Cumartesi, Ekim 5, 2024
Gazete Makaleleri

Maliki’yi Taklit İle İlgili Meseleler

Bir yerindeki yaradan çıkan kandan dolayı, Maliki’yi taklit eden, daha sonra elini bıçakla kesse, çıkan kan, abdestini bozar mı?

CEVAP

Evet bozar, çünkü kitaplarda diyor ki: Namaz kılarken semavi [gayr-i ihtiyari yani elinde olmayan] bir özürle abdesti bozulan Hanefi, hemen namazdan çıkar. Maliki’de ise, namazı bozulmaz. O anda özür sahibi olur. Namazına devam eder.

Semavi özürler, Maliki’yi taklit edenin de abdestini bozmuyor. Mesela namazda ishalini tutamasa, çıbanından veya yarasından kan aksa, burnu kanasa, kulağından irin aksa, makattan solucan çıksa, idrarını tutamasa, kadınlardan akıntı çıksa, basurdan kan, fistüllerden, göbekten akıntı çıksa, tutamayıp gaz kaçırsa, ağız dolusu kussa, bunlar semavi özür oldukları için, hiç birisi Maliki’yi taklit edenin abdestini bozmaz. Abdesti bozulmadığı için namazına devam eder.

Böyle özürleri olan kimsenin elini bıçak kesip kan çıksa, abdesti bozuluyor, çünkü bu semavi özür olmuyor. Ama ondan sonra yaralı elinden çıkan kanlar, irinler semavi özür halini aldığı için, abdestini bozmuyor.

Bu özürler abdesti bozmuyor ama, namazda basurundan kan gelenin çamaşırına kan bulaşır veya irin, idrar ve ishal bulaşır. Böyle özürle meydana gelen bu necasetlerle [pisliklerle] kılınan namaz da sahih olur. Çünkü Maliki’de necasetsiz elbise ile namaz kılmak farz değil, sünnettir.

Hastaya, idrar için, sonda takılıyor, idrar, bir torbada birikiyor. Yatalak ve üstü necis oluyor. Maliki’yi taklit ederek namazını o haliyle kılar. Kılmayıp kazaya bırakması haram olur.

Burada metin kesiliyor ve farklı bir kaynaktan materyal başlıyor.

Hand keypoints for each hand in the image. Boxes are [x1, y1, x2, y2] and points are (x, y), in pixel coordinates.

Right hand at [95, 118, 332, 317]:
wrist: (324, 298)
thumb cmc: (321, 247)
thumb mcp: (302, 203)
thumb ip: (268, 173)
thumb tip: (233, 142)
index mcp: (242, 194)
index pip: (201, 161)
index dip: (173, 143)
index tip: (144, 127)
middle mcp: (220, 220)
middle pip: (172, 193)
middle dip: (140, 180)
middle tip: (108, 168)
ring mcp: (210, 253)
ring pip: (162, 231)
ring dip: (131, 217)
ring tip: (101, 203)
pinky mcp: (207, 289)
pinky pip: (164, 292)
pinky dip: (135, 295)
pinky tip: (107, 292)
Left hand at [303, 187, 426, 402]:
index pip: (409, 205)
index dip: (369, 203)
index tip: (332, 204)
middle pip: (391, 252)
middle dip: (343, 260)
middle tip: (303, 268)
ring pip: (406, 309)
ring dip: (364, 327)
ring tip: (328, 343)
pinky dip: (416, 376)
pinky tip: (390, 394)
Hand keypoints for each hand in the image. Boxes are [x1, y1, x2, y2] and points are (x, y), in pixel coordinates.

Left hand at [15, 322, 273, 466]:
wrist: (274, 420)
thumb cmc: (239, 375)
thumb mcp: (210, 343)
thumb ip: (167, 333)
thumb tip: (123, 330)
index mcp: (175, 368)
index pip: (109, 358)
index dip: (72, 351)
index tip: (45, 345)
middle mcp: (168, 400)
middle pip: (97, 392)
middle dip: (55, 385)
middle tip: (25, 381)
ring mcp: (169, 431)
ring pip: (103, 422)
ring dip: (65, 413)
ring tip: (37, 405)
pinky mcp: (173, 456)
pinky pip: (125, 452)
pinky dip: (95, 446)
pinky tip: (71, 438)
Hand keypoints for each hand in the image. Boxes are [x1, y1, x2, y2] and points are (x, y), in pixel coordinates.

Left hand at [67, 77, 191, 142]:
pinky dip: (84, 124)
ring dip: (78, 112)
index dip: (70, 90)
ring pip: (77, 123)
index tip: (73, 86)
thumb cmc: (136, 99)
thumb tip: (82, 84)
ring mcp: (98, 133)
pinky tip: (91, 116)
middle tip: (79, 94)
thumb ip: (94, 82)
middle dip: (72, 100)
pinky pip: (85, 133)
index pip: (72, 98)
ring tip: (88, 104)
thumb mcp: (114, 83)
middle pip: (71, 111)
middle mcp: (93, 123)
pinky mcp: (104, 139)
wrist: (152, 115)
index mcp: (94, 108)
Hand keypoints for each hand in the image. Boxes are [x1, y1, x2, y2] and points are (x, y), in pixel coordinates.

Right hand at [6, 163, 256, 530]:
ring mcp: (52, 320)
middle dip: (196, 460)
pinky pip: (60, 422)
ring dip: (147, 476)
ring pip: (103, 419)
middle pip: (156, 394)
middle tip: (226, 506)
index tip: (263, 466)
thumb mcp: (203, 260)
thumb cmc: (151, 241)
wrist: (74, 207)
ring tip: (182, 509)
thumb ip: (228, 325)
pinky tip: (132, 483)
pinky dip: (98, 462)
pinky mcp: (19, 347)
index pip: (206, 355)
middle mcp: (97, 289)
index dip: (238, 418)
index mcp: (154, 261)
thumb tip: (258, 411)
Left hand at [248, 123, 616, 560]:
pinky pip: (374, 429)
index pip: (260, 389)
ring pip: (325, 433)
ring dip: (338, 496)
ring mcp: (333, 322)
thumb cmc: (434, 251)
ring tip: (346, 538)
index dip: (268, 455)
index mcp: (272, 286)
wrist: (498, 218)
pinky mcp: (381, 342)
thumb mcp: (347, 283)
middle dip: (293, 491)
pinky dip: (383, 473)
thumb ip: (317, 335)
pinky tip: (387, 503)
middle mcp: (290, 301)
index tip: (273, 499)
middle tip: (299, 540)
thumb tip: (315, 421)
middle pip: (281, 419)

Unutup necasetli elbise ile namaz kılan, namazdan sonra, necis elbise ile namaz kılmış olduğunu görse, o namazı iade etmeyip, (Bu namazı Maliki’ye göre kıldım) demekle namazı sahih olur.

Dinimizin bildirdiği bu ruhsatlardan faydalanmamak takva ve azimet olmaz. Aksine cahillikten dolayı Allahın rahmetini tepmek olur. Çünkü İmam-ı Rabbani hazretleri buyuruyor ki:

(Gerektiğinde en kolay fetvaya uymalı. Allahü teâlâ, insanlara güç gelen şeyleri değil, kolay olanların yapılmasını istiyor. Çünkü insanın zayıf, dayanıksız yaratıldığını bildiriyor. Kur’an-ı kerimde, (Allah, size kolaylık ister, zorluk, güçlük istemez) buyuruldu. (Bekara 185)

Dinimiz böyle derken, taklit etmemek için direnmek taassuptur. Hadis-i şeriflerde buyuruldu ki:

(Allahın verdiği kolaylık ve ruhsatlardan faydalanın!) [Buhari]

(Ruhsatlardan faydalanmayan, Arafat dağı kadar günah işlemiş olur.) [Taberani]

(Allahü teâlâ, ruhsatla da amel edilmesini sever.) [Beyheki]

Günümüzde mezhep taklidi ile ilgili Müslümanlar üçe ayrılır:

1- Zaruret de olsa, başka mezhebi taklit etmeyi caiz görmemek. (Taassup ehlinin yolu)

2- Her mezhebin kolay gelen hükümlerini almaya çalışmak. (Mezhepsizlerin yolu)

3- Zaruret, ihtiyaç olunca, başka mezhebi taklit etmek. (Ehl-i sünnet ulemasının yolu) Islamiyet, ifrat ve tefrit, yani aşırı hareketlerden uzak her Müslümanın rahatça uygulayabileceği hükümler topluluğudur. Mezhep taklidinden kaçanlar tefrit ehlidir. Telfik yapanlar, yani her mezhebin kolay tarafını toplayanlar ifrat ehlidir. Bunların her ikisi de yanlıştır.